The rental-car giant is switching back to gasoline-powered cars. The Hertz CEO said the company is “responding to the reality, which is we’re trying to bring supply in line with demand.” Tesla itself forecast that its 2024 sales would be “notably lower” than previously expected. Shares dropped 30% in a month.
These setbacks come at the same time the Biden administration is pushing hard for a transition to EVs, including through what critics call a de facto mandate with its tailpipe rules (see below), which establish strict controls on vehicle emissions between 2027 and 2032.
But consumers are realizing that EVs are not ready for prime time yet and are balking despite tax credits.
The backdrop to new concerns about EVs is the U.S. electricity grid, which powers the cars and trucks. That grid, as we discussed earlier, is under enormous strain even now. Without a strong grid, EVs will not work as well as gas-powered cars, regardless of the weather.
Retired Military Leaders Are Questioning the EPA Tailpipe Emissions Rule
The new standards, found in Reg. 2060-AV49, would, if adopted, force automakers to produce and sell far more electric vehicles (EVs). Compliance with the rules will require 78% of new sedans, 68% of pick-ups, and 62% of crossovers and SUVs to be all-electric by 2032.

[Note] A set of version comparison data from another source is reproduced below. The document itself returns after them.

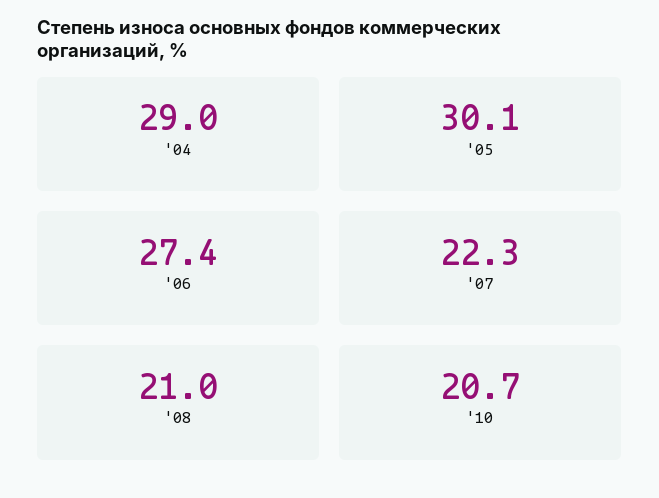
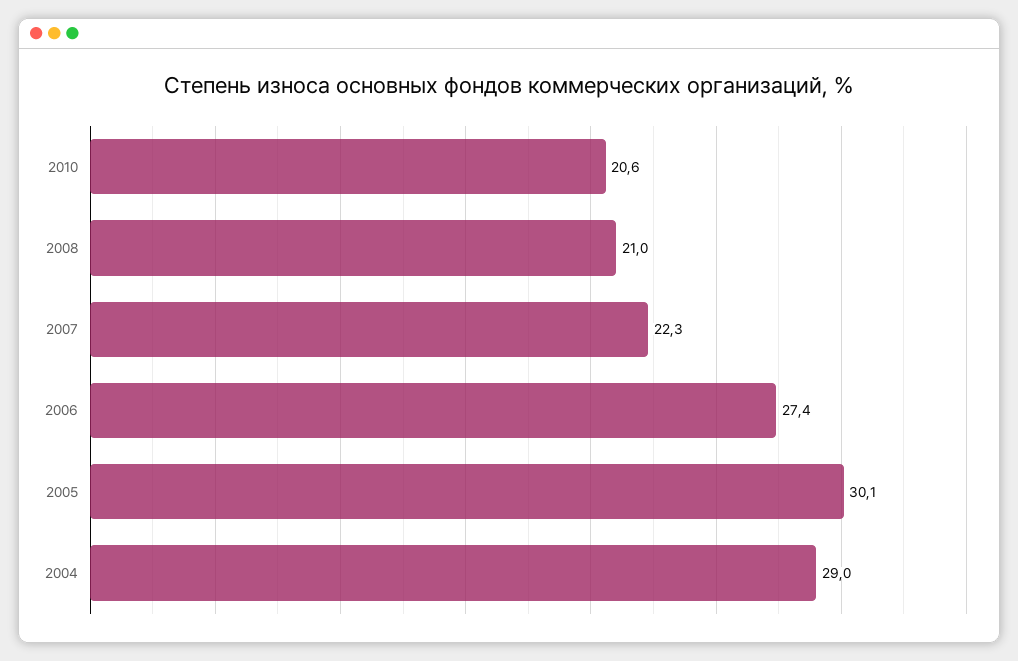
  {
    "'04": 29,
    "'05": 30.1,
    "'06": 27.4,
    "'07": 22.3,
    "'08": 21,
-   "'10": 20.7
+   "'10": 20.6
  }

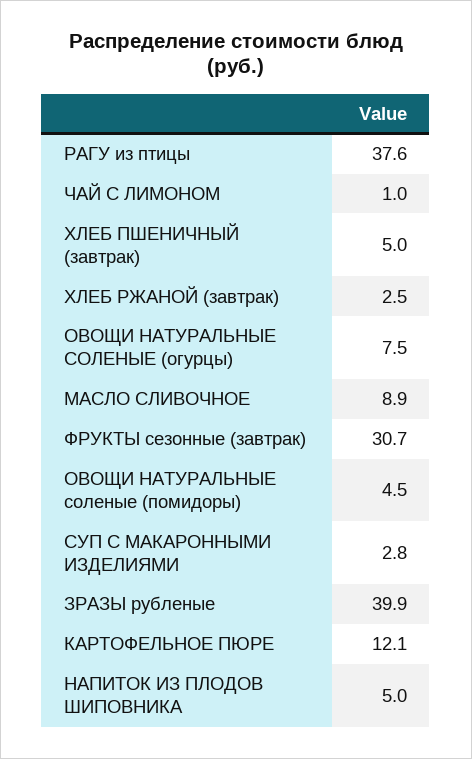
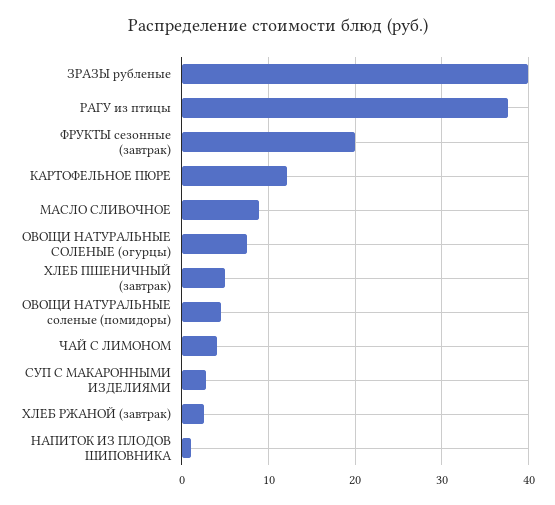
  {
    "РАГУ из птицы": 37.6,
-   "ЧАЙ С ЛИМОНОМ": 1,
+   "ЧАЙ С ЛИМОНОМ": 4,
    "ХЛЕБ ПШЕНИЧНЫЙ (завтрак)": 5,
    "ХЛЕБ РЖАНОЙ (завтрак)": 2.5,
    "ОВОЩИ НАТУРАЛЬНЫЕ СОЛЕНЫЕ (огурцы)": 7.5,
    "МАСЛО СЛИВОЧНОЕ": 8.9,
-   "ФРУКТЫ сезонные (завтрак)": 30.7,
+   "ФРУКТЫ сезонные (завтрак)": 20,
    "ОВОЩИ НАТУРАЛЬНЫЕ соленые (помидоры)": 4.5,
    "СУП С МАКАРОННЫМИ ИЗДЕЛИЯМИ": 2.8,
    "ЗРАЗЫ рубленые": 39.9,
    "КАРТОФЕЛЬНОЕ ПЮРЕ": 12.1,
-   "НАПИТОК ИЗ ПЛОДОВ ШИПОВНИКА": 5
+   "НАПИТОК ИЗ ПЛОДОВ ШИПОВНИКА": 1
  }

“The new rules would require nothing short of a revolution in the U.S. auto industry, a moment in some ways as significant as the June morning in 1896 when Henry Ford took his ‘horseless carriage’ for a test run and changed American life and industry,” wrote Coral Davenport in the New York Times.
The proposed rule has now gone to the White House for review. President Biden will have to consider such concerns as strains on the electric grid, lack of charging infrastructure, affordability challenges, and the simple question of whether the government should dictate consumer behavior against resistance.
On Jan. 17, additional concerns were raised by a group of 17 retired miliary officers, who sent a letter to Biden and Regan raising the implications of the rule on national security.
The letter was spearheaded by James “Spider” Marks, a retired U.S. Army Major General, and includes signatures from five other general and admirals as well as other high-ranking officers from four services.
The letter points to increased dependence on Chinese supply chains for the critical minerals needed to manufacture electric vehicles at the rate the EPA rule will require. It also explains the strategic positioning by China in the EV industry and how our increased dependence on a foreign adversary for supplies will make our economy—and our national security—vulnerable.
The letter states: “Your EV plans go far beyond the provisions of the 2021 infrastructure law and the 2022 Inflation Reduction Act, with regulatory initiatives in the queue that will only intensify America’s vulnerability to political interference by the Chinese Communist Party.” It continues:
Currently, China is possessing around 36 percent of the world’s known rare earth reserves, controls more than 70 percent of the world’s extraction capability and nearly 90 percent of the world’s processing capacity. This is significant as EVs use about six times more rare minerals than conventional cars because of the batteries. China has worked for decades to develop a strategic dominance over these crucial and rare minerals. Yet because the EPA’s proposed rule will mandate more EVs in American garages, it will also effectively mandate greater American household dependence on the cooperation of the Chinese.
The retired officers write that, “in support of U.S. national security and economic stability, we strongly encourage you to consider the current state of play in the global marketplace and pursue domestic investment and infrastructure opportunities before we pursue a rushed EV policy.”
They addressed President Biden directly: “We would be exposing our economy and national security interests if we consciously link America’s economic and transportation stability to the enterprise of a country you yourself described as an economic ‘ticking time bomb.”